» **Exercise description**
Below are records; the lines starting at the one with "[00:00.000]" and ending at the one with "44: (5, 273, 7.82)" must be reproduced exactly, both included. Pictures must not appear.

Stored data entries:
........
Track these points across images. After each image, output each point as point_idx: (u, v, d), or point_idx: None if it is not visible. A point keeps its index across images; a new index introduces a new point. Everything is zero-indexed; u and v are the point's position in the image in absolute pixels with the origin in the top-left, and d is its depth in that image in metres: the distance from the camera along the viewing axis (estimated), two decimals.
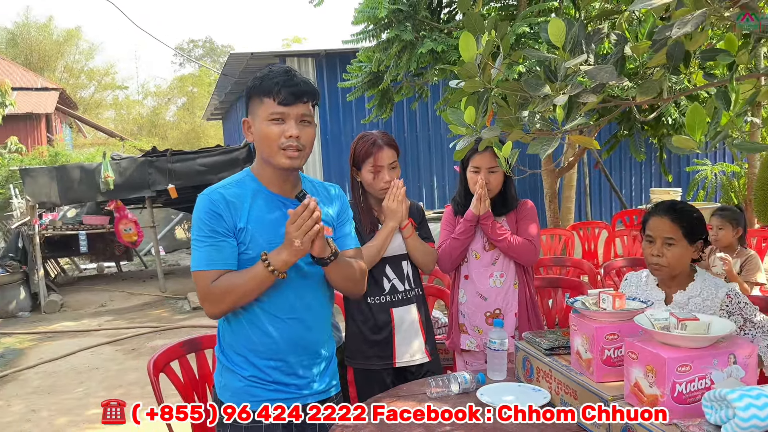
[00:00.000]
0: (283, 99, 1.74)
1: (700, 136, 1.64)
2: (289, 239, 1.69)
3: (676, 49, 1.84)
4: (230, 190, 1.80)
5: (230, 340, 1.87)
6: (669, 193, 8.33)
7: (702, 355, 1.46)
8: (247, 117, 1.85)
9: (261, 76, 1.81)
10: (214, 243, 1.75)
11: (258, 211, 1.80)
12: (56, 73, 25.61)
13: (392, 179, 2.44)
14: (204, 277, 1.75)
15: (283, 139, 1.75)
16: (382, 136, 2.47)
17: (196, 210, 1.80)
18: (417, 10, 5.44)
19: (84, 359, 5.68)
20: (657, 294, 2.28)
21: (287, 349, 1.84)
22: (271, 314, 1.82)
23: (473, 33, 2.00)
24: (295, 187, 1.86)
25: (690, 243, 2.17)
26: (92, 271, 10.61)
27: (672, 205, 2.25)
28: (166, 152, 8.30)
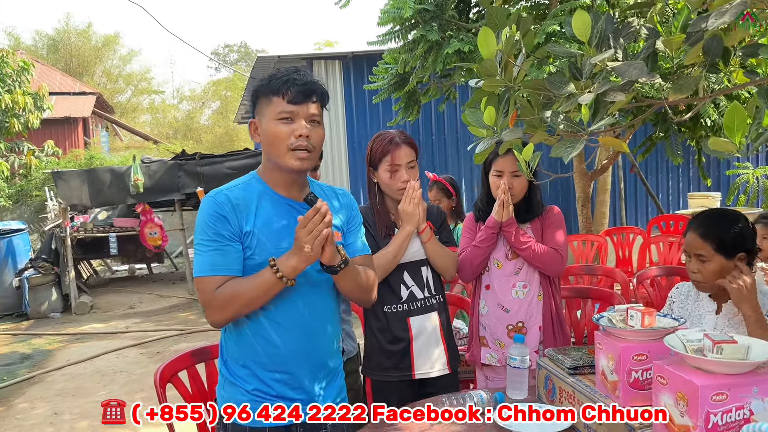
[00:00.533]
0: (292, 97, 1.67)
1: (740, 138, 1.49)
2: (299, 244, 1.61)
3: (714, 44, 1.68)
4: (236, 193, 1.73)
5: (233, 352, 1.79)
6: (708, 198, 8.02)
7: (740, 383, 1.31)
8: (254, 118, 1.77)
9: (270, 75, 1.74)
10: (219, 247, 1.68)
11: (265, 214, 1.73)
12: (95, 78, 26.15)
13: (410, 179, 2.32)
14: (207, 283, 1.68)
15: (292, 139, 1.68)
16: (400, 134, 2.36)
17: (200, 213, 1.73)
18: (444, 9, 5.32)
19: (109, 362, 5.70)
20: (708, 305, 2.13)
21: (293, 360, 1.75)
22: (277, 323, 1.73)
23: (494, 29, 1.88)
24: (303, 190, 1.78)
25: (727, 257, 2.01)
26: (124, 273, 10.73)
27: (705, 219, 2.09)
28: (195, 155, 8.33)
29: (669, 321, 1.70)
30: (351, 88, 8.44)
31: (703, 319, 2.12)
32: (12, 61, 11.35)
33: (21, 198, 12.57)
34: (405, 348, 2.34)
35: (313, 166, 1.96)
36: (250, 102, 1.79)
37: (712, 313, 2.11)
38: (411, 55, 5.43)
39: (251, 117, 1.80)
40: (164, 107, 30.75)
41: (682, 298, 2.25)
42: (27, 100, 11.42)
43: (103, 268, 10.89)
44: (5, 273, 7.82)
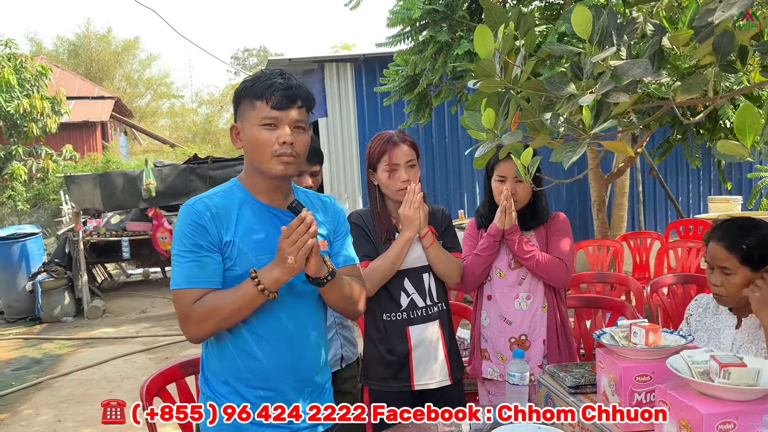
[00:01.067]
0: (276, 102, 1.59)
1: (753, 140, 1.37)
2: (282, 255, 1.52)
3: (725, 40, 1.56)
4: (215, 200, 1.64)
5: (215, 367, 1.70)
6: (728, 202, 7.80)
7: (749, 410, 1.19)
8: (236, 122, 1.69)
9: (252, 78, 1.66)
10: (197, 258, 1.59)
11: (246, 223, 1.64)
12: (114, 83, 26.43)
13: (410, 179, 2.22)
14: (185, 296, 1.59)
15: (276, 145, 1.60)
16: (398, 133, 2.28)
17: (178, 222, 1.64)
18: (454, 10, 5.22)
19: (117, 367, 5.67)
20: (727, 319, 2.01)
21: (277, 375, 1.67)
22: (260, 337, 1.65)
23: (492, 27, 1.78)
24: (287, 198, 1.70)
25: (753, 270, 1.88)
26: (138, 277, 10.75)
27: (730, 228, 1.95)
28: (207, 159, 8.31)
29: (676, 338, 1.58)
30: (363, 90, 8.36)
31: (722, 334, 2.00)
32: (30, 66, 11.46)
33: (38, 202, 12.71)
34: (404, 358, 2.25)
35: (298, 172, 1.88)
36: (233, 105, 1.72)
37: (731, 327, 1.98)
38: (421, 57, 5.34)
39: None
40: (183, 111, 31.01)
41: (700, 311, 2.12)
42: (45, 105, 11.53)
43: (118, 271, 10.93)
44: (19, 277, 7.84)
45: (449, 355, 2.31)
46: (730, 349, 1.94)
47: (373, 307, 2.27)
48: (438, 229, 2.33)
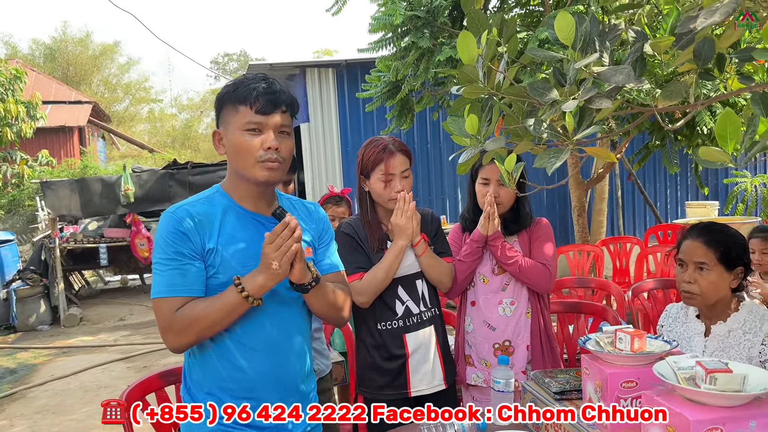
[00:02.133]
0: (261, 107, 1.57)
1: (734, 147, 1.38)
2: (266, 261, 1.50)
3: (705, 47, 1.58)
4: (197, 207, 1.61)
5: (197, 377, 1.67)
6: (706, 207, 7.91)
7: (736, 416, 1.19)
8: (218, 128, 1.66)
9: (235, 83, 1.63)
10: (179, 266, 1.56)
11: (230, 230, 1.61)
12: (92, 87, 26.11)
13: (404, 189, 2.20)
14: (166, 304, 1.56)
15: (261, 151, 1.58)
16: (393, 141, 2.23)
17: (159, 229, 1.61)
18: (436, 16, 5.23)
19: (94, 377, 5.57)
20: (696, 326, 2.02)
21: (262, 385, 1.63)
22: (244, 345, 1.62)
23: (475, 33, 1.78)
24: (271, 204, 1.68)
25: (727, 269, 1.91)
26: (116, 284, 10.60)
27: (707, 227, 1.99)
28: (187, 164, 8.23)
29: (661, 344, 1.59)
30: (345, 96, 8.34)
31: (692, 342, 2.01)
32: (5, 70, 11.27)
33: (13, 208, 12.48)
34: (401, 365, 2.23)
35: (283, 179, 1.85)
36: (215, 110, 1.69)
37: (701, 335, 2.00)
38: (403, 63, 5.34)
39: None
40: (162, 116, 30.72)
41: (670, 320, 2.15)
42: (20, 109, 11.33)
43: (96, 278, 10.76)
44: None
45: (443, 360, 2.30)
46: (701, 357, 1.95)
47: (367, 316, 2.25)
48: (428, 234, 2.32)
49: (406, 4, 5.09)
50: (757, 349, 1.83)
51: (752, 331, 1.87)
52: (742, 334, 1.89)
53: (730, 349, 1.88)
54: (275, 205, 1.67)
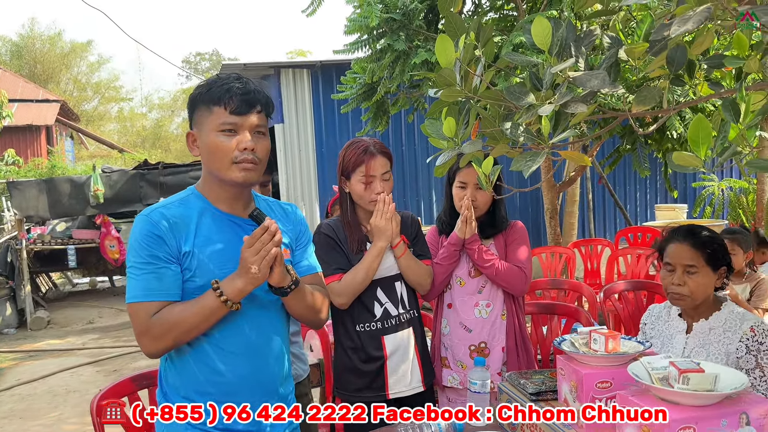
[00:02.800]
0: (236, 108, 1.55)
1: (706, 152, 1.41)
2: (245, 265, 1.48)
3: (678, 54, 1.61)
4: (173, 210, 1.59)
5: (174, 382, 1.64)
6: (674, 210, 8.07)
7: (708, 415, 1.22)
8: (192, 129, 1.63)
9: (208, 83, 1.60)
10: (155, 270, 1.53)
11: (206, 232, 1.59)
12: (60, 86, 25.60)
13: (384, 191, 2.20)
14: (142, 309, 1.53)
15: (236, 152, 1.55)
16: (375, 143, 2.23)
17: (133, 233, 1.57)
18: (411, 19, 5.25)
19: (62, 381, 5.45)
20: (678, 324, 2.07)
21: (240, 388, 1.61)
22: (222, 349, 1.60)
23: (453, 37, 1.79)
24: (248, 206, 1.66)
25: (713, 270, 1.97)
26: (85, 286, 10.41)
27: (692, 230, 2.05)
28: (158, 165, 8.12)
29: (634, 345, 1.62)
30: (320, 97, 8.31)
31: (674, 339, 2.06)
32: None
33: None
34: (379, 367, 2.23)
35: (260, 180, 1.84)
36: (188, 111, 1.66)
37: (682, 332, 2.05)
38: (378, 65, 5.35)
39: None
40: (132, 116, 30.24)
41: (653, 319, 2.20)
42: None
43: (64, 281, 10.55)
44: None
45: (422, 361, 2.30)
46: (682, 353, 1.99)
47: (345, 319, 2.25)
48: (408, 236, 2.32)
49: (382, 6, 5.10)
50: (734, 346, 1.88)
51: (732, 329, 1.93)
52: (722, 332, 1.94)
53: (709, 346, 1.93)
54: (252, 206, 1.65)
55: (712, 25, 1.64)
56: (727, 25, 1.74)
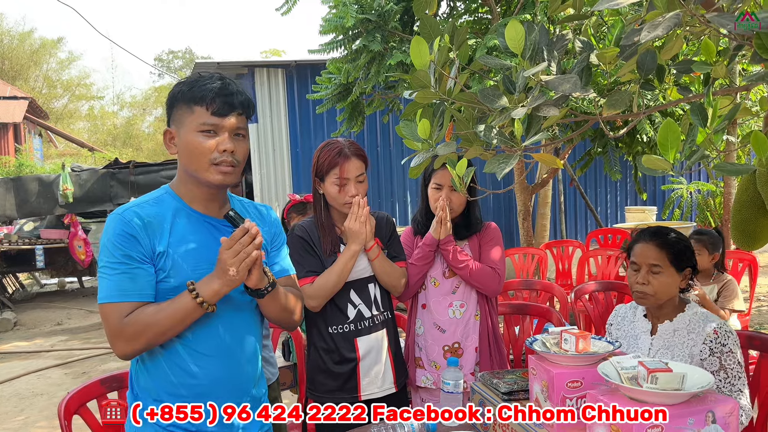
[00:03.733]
0: (217, 109, 1.53)
1: (674, 156, 1.44)
2: (223, 267, 1.47)
3: (648, 58, 1.64)
4: (146, 209, 1.56)
5: (145, 384, 1.61)
6: (644, 212, 8.21)
7: (676, 414, 1.25)
8: (170, 126, 1.61)
9: (190, 81, 1.58)
10: (128, 270, 1.50)
11: (181, 232, 1.57)
12: (29, 83, 25.07)
13: (359, 193, 2.19)
14: (115, 310, 1.49)
15: (215, 153, 1.54)
16: (350, 145, 2.21)
17: (106, 233, 1.54)
18: (387, 20, 5.26)
19: (29, 384, 5.34)
20: (643, 325, 2.10)
21: (214, 390, 1.60)
22: (196, 351, 1.58)
23: (428, 39, 1.80)
24: (223, 206, 1.65)
25: (677, 271, 2.01)
26: (53, 287, 10.21)
27: (658, 231, 2.09)
28: (129, 164, 8.01)
29: (604, 345, 1.64)
30: (294, 97, 8.28)
31: (639, 340, 2.09)
32: None
33: None
34: (352, 369, 2.22)
35: (237, 182, 1.83)
36: (166, 108, 1.63)
37: (647, 333, 2.08)
38: (354, 65, 5.35)
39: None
40: (103, 114, 29.77)
41: (619, 320, 2.23)
42: None
43: (31, 281, 10.33)
44: None
45: (394, 363, 2.30)
46: (648, 354, 2.03)
47: (318, 320, 2.24)
48: (383, 238, 2.32)
49: (358, 7, 5.10)
50: (698, 347, 1.91)
51: (695, 330, 1.96)
52: (686, 333, 1.97)
53: (674, 348, 1.96)
54: (227, 207, 1.65)
55: (681, 31, 1.68)
56: (696, 31, 1.78)
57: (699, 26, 1.61)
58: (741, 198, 2.45)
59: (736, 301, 3.42)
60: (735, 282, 3.51)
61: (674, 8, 1.36)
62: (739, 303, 3.43)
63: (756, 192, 2.34)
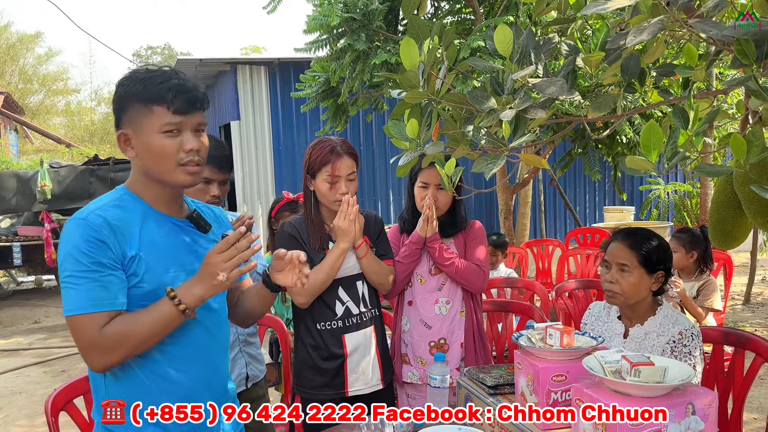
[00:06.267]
0: (178, 107, 1.45)
1: (656, 157, 1.49)
2: (211, 272, 1.41)
3: (632, 62, 1.70)
4: (112, 212, 1.46)
5: (118, 395, 1.50)
6: (622, 212, 8.34)
7: (657, 406, 1.29)
8: (123, 128, 1.49)
9: (140, 78, 1.47)
10: (99, 278, 1.40)
11: (150, 235, 1.49)
12: (5, 77, 24.63)
13: (349, 192, 2.21)
14: (89, 321, 1.39)
15: (182, 153, 1.47)
16: (342, 143, 2.23)
17: (69, 239, 1.42)
18: (371, 20, 5.29)
19: (8, 382, 5.27)
20: (616, 327, 2.13)
21: (195, 394, 1.55)
22: (174, 356, 1.51)
23: (417, 40, 1.83)
24: (182, 208, 1.60)
25: (648, 272, 2.03)
26: (30, 285, 10.05)
27: (633, 232, 2.12)
28: (109, 161, 7.93)
29: (587, 340, 1.69)
30: (277, 95, 8.26)
31: (612, 342, 2.12)
32: None
33: None
34: (339, 365, 2.24)
35: (201, 180, 1.81)
36: (114, 109, 1.51)
37: (620, 336, 2.11)
38: (339, 64, 5.37)
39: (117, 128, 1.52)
40: (80, 110, 29.35)
41: (593, 319, 2.25)
42: None
43: (7, 279, 10.17)
44: None
45: (382, 360, 2.32)
46: None
47: (306, 317, 2.26)
48: (371, 236, 2.34)
49: (342, 5, 5.12)
50: (663, 348, 1.96)
51: (665, 333, 2.00)
52: (656, 336, 2.01)
53: (645, 351, 1.99)
54: (185, 208, 1.61)
55: (662, 36, 1.73)
56: (676, 36, 1.84)
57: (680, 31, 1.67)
58: (718, 199, 2.52)
59: (714, 299, 3.51)
60: (715, 282, 3.60)
61: (658, 14, 1.41)
62: (716, 302, 3.52)
63: (733, 193, 2.41)
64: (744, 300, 6.67)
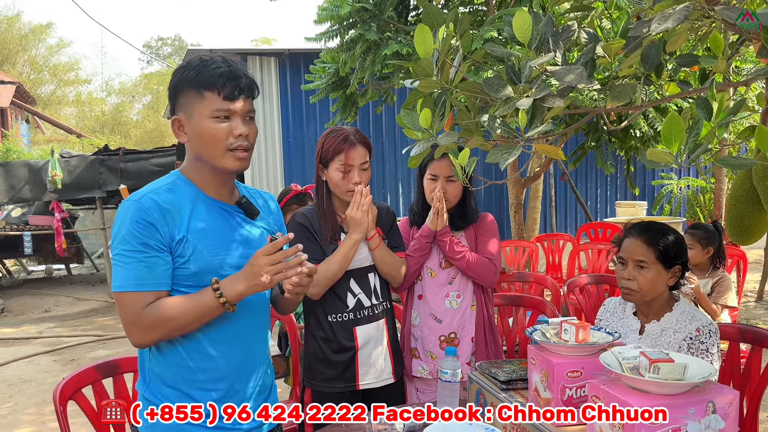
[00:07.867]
0: (228, 93, 1.51)
1: (678, 149, 1.44)
2: (255, 271, 1.46)
3: (652, 51, 1.65)
4: (164, 196, 1.53)
5: (160, 372, 1.58)
6: (634, 207, 8.26)
7: (677, 404, 1.26)
8: (177, 114, 1.57)
9: (194, 66, 1.53)
10: (145, 259, 1.47)
11: (199, 218, 1.56)
12: (17, 67, 24.72)
13: (362, 181, 2.17)
14: (133, 299, 1.47)
15: (231, 138, 1.53)
16: (355, 132, 2.20)
17: (122, 220, 1.51)
18: (382, 10, 5.24)
19: (18, 370, 5.30)
20: (632, 323, 2.08)
21: (233, 375, 1.60)
22: (216, 339, 1.58)
23: (431, 27, 1.79)
24: (233, 193, 1.65)
25: (665, 267, 1.98)
26: (41, 274, 10.12)
27: (648, 226, 2.05)
28: (119, 151, 7.93)
29: (604, 335, 1.65)
30: (287, 86, 8.23)
31: (627, 338, 2.07)
32: None
33: None
34: (350, 358, 2.21)
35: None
36: (170, 95, 1.60)
37: (636, 332, 2.06)
38: (349, 55, 5.32)
39: (172, 114, 1.61)
40: (91, 100, 29.43)
41: (608, 315, 2.20)
42: None
43: (18, 268, 10.24)
44: None
45: (393, 353, 2.30)
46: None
47: (317, 309, 2.23)
48: (384, 228, 2.31)
49: None
50: (680, 344, 1.92)
51: (681, 330, 1.95)
52: (673, 333, 1.96)
53: (661, 348, 1.95)
54: (236, 193, 1.65)
55: (686, 24, 1.68)
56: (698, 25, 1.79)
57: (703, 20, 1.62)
58: (736, 193, 2.45)
59: (729, 296, 3.45)
60: (729, 278, 3.55)
61: (682, 1, 1.36)
62: (731, 298, 3.46)
63: (752, 187, 2.34)
64: (757, 297, 6.60)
........
» **Answer space**
[00:00.000]
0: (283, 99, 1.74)
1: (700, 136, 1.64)
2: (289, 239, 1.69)
3: (676, 49, 1.84)
4: (230, 190, 1.80)
5: (230, 340, 1.87)
6: (669, 193, 8.33)
7: (702, 355, 1.46)
8: (247, 117, 1.85)
9: (261, 76, 1.81)
10: (214, 243, 1.75)
11: (258, 211, 1.80)
12: (56, 73, 25.61)
13: (392, 179, 2.44)
14: (204, 277, 1.75)
15: (283, 139, 1.75)
16: (382, 136, 2.47)
17: (196, 210, 1.80)
18: (417, 10, 5.44)
19: (84, 359, 5.68)
20: (657, 294, 2.28)
21: (287, 349, 1.84)
22: (271, 314, 1.82)
23: (473, 33, 2.00)
24: (295, 187, 1.86)
25: (690, 243, 2.17)
26: (92, 271, 10.61)
27: (672, 205, 2.25)
28: (166, 152, 8.30)
[00:00.533]
0: (292, 97, 1.67)
1: (740, 138, 1.49)
2: (299, 244, 1.61)
3: (714, 44, 1.68)
4: (236, 193, 1.73)
5: (233, 352, 1.79)
6: (708, 198, 8.02)
7: (740, 383, 1.31)
8: (254, 118, 1.77)
9: (270, 75, 1.74)
10: (219, 247, 1.68)
11: (265, 214, 1.73)
12: (95, 78, 26.15)
13: (410, 179, 2.32)
14: (207, 283, 1.68)
15: (292, 139, 1.68)
16: (400, 134, 2.36)
17: (200, 213, 1.73)
18: (444, 9, 5.32)
19: (109, 362, 5.70)
20: (708, 305, 2.13)
21: (293, 360, 1.75)
22: (277, 323, 1.73)
23: (494, 29, 1.88)
24: (303, 190, 1.78)
25: (727, 257, 2.01)
26: (124, 273, 10.73)
27: (705, 219, 2.09)
28: (195, 155, 8.33)
29: (669, 321, 1.70)
30: (351, 88, 8.44)
31: (703, 319, 2.12)
32: (12, 61, 11.35)
33: (21, 198, 12.57)
34: (405, 348, 2.34)
35: (313, 166, 1.96)
36: (250, 102, 1.79)
37: (712, 313, 2.11)
38: (411, 55, 5.43)
39: (251, 117, 1.80)
40: (164, 107, 30.75)
41: (682, 298, 2.25)
42: (27, 100, 11.42)
43: (103, 268, 10.89)
44: (5, 273, 7.82)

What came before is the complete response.